PREPRINT

Implementation of reinforcement learning in chemical reaction networks: application to phototaxis as curiosity-driven exploration

Apr, 2026

Author

Tang, Ruyi and Sergeant-Perthuis, Grégoire and Colliaux, David

Abstract

Living systems navigate environments using noisy and incomplete sensory signals. In unicellular algae, phototaxis is often modeled as a mechanistic run-tumble process driven by stimulus-response rules. However, such descriptions overlook how organisms actively sample their environment to reduce sensory ambiguity. From a minimal cognition perspective, we reframe this navigation as a subjective, information-driven sensorimotor process. To this end, we propose a framework linking a Partially Observable Markov Decision Process (POMDP) with biochemical reaction dynamics. Environmental variables are hidden, while the cell maintains a minimal internal state updated from the current observation through a memoryless Bayesian reweighting step. These internal dynamics balance orienting toward light with exploratory reorientation and can be implemented through Chemical-Reaction-Network Ordinary Differential Equations (CRN-ODEs), showing how biochemical processes can physically realize the required informationprocessing mechanisms. Our model includes a biophysical observation process for photoreception and a chemically computable polynomial bound on information gain.

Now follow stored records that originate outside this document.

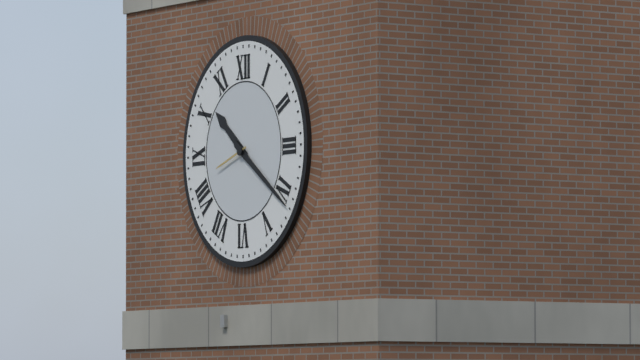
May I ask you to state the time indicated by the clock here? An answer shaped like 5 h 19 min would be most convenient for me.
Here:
10 h 21 min
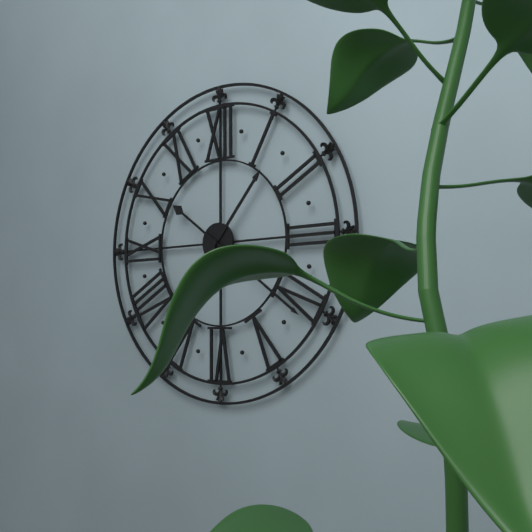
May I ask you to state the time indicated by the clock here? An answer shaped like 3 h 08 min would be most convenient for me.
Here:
1 h 21 min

Using Inverse Reinforcement Learning (IRL) on 30 experimentally recorded Chlamydomonas trajectories, we infer the behavioral objective consistent with observed phototactic motion and benchmark the resulting dynamics with standard Stochastic Simulation Algorithm (SSA) baselines. Our model reproduces the empirical distribution of alignment with the light source and achieves alignment statistics comparable to objective SSA baselines on this dataset. Within this framework, run-tumble alternation emerges as an information-acquisition strategy: tumbling reorients the cell to sample new sensory configurations and resolve sensor ambiguity, demonstrating how intracellular biochemical networks can support adaptive information-seeking behavior in cellular navigation.